I read the entire Bill Hodges trilogy over the last few months and really enjoyed it. I got Holly on audiobook and started listening to it and found it extremely off-putting with its ham fisted interjection of politics.
Charlotte Gibney was set up as an unlikable, overbearing character in Mr. Mercedes. Here, Stephen King obviously took great pleasure in literary voodoo by making her a “MAGA anti-vaxer” who dies because of it. He repeatedly lauds the virtue of masks and vaccines for long sections for seemingly no reason, other than to spout his own beliefs. Holly Gibney, a unique and interesting character, is reduced to his mouthpiece as she “cries when Biden won.”
I’m very disappointed. Yes, Stephen King has “gotten political” in his writing before. I’ve read a dozen of his more popular works and some short stories, including IT, The Stand, The Outsider, Tommy knockers, the Institute. There was never a prolonged moment, or series of moments, where I felt so transported out of the writing. A main character, even a main villain like Brady Hartsfield, has never stopped the story to tell us the moral righteousness of their political beliefs. Expounding the main character’s love of masks and vaccines for a short section would’ve certainly felt appropriate; after all, it’s believable for Holly Gibney. But to go on so long is astounding.
Did anybody else experience this? Was I just blind to it in his other books?

Information

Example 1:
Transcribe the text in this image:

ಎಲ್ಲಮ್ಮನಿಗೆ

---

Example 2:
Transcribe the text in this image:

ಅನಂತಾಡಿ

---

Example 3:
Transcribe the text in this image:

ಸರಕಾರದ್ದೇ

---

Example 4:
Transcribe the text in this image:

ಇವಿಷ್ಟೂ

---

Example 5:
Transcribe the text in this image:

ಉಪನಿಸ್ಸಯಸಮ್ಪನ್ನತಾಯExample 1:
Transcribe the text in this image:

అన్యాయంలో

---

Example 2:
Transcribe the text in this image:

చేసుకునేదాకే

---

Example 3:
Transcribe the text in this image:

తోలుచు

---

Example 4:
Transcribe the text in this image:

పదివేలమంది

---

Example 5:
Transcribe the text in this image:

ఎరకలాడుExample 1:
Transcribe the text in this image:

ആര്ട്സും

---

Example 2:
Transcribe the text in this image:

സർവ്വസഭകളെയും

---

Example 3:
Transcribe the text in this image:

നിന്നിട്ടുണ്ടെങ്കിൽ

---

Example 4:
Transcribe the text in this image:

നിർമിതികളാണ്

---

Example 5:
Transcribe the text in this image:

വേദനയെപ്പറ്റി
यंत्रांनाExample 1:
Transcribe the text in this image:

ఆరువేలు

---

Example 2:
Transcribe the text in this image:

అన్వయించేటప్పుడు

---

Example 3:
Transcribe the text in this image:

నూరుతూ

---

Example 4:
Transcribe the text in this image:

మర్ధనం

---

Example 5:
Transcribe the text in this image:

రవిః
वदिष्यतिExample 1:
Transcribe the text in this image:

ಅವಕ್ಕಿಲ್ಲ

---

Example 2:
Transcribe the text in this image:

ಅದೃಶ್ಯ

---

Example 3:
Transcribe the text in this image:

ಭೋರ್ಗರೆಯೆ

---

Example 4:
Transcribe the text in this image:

What you will do
[1] Name every Stephen King book the text on Holly lists among those the writer has read.
[2] In the text on Holly, which character is made a "MAGA anti-vaxer" who dies because of it?
Work only from the text on Holly, not from the records or outside knowledge.

Outputs for the tasks
[1] IT, The Stand, The Outsider, Tommy knockers, the Institute

[2] Charlotte Gibney